Page excerpt:
=== Begin Enclosure ===
The first opera festival was held in 1912.[1] Aino Ackté directed the festival for five summers, staging four Finnish operas. The only opera by a non-Finnish composer was Charles Gounod’s Faust, with Ackté herself in the leading female role of Marguerite.
In 1917 the festival ran into difficulties because of First World War, Finnish Declaration of Independence and the ensuing Finnish Civil War.
For fifty years, the opera festival was dormant, but in 1967, Savonlinna Music Days decided to organise an opera course for young singers. The high point of the course was a performance of Beethoven's Fidelio in the castle. Therefore, 1967 is nowadays regarded as the start of the present Festival; since then it has had steady growth of both audience and reputation.
Present-day festival
[edit]The Savonlinna Opera Festival has grown into an internationally recognised festival lasting a month. Each year it performs to a total audience of around 60,000, an estimated quarter of whom come from abroad. Each year the Festival has, in addition to staging leading works from classical operatic repertoire, staged its own productions.
=== End Enclosure ===
Your objective: From the Savonlinna Opera Festival passage, return the text between "For fifty years, the" and "its own productions.", inclusive, copied character for character.

Recorded information:
=== Begin Enclosure ===
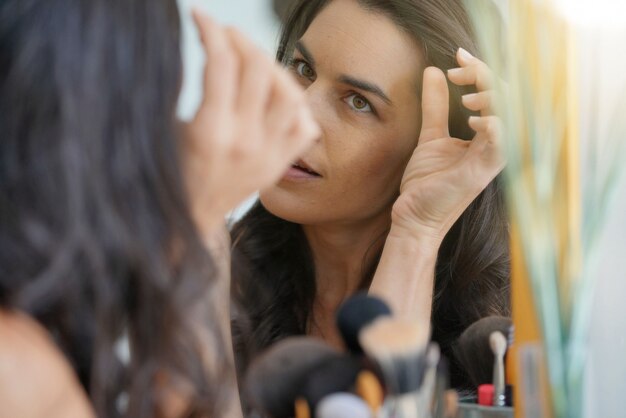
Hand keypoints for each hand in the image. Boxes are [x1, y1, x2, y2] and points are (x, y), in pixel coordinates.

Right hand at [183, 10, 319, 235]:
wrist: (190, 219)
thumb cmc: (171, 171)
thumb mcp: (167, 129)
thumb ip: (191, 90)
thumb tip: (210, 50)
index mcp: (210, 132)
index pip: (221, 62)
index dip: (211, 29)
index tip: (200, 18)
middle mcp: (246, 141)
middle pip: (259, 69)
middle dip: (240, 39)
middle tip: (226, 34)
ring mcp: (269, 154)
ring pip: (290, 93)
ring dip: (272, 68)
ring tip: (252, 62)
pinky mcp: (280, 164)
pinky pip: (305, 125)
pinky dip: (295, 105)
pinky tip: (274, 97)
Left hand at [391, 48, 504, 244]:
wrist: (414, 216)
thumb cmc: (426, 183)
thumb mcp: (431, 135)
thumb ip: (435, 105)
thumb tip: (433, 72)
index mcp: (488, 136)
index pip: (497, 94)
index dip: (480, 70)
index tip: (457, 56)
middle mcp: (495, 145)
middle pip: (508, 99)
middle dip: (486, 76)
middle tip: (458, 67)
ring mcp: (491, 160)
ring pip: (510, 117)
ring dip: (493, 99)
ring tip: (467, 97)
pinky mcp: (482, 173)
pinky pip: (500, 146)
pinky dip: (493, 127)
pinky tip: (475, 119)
=== End Enclosure ===
=== Begin Enclosure ===
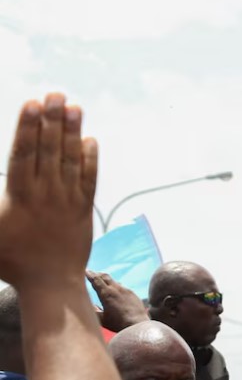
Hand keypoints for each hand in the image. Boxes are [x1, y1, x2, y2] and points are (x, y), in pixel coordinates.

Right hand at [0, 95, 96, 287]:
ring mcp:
=== End Enclosure ===
Response to this task:
For fifty years, the opera festival was dormant, but in 1967, Savonlinna Music Days decided to organise an opera course for young singers. The high point of the course was a performance of Beethoven's Fidelio in the castle. Therefore, 1967 is nowadays regarded as the start of the present Festival; since then it has had steady growth of both audience and reputation.
Present-day festival
[edit]The Savonlinna Opera Festival has grown into an internationally recognised festival lasting a month. Each year it performs to a total audience of around 60,000, an estimated quarter of whom come from abroad. Each year the Festival has, in addition to staging leading works from classical operatic repertoire, staged its own productions.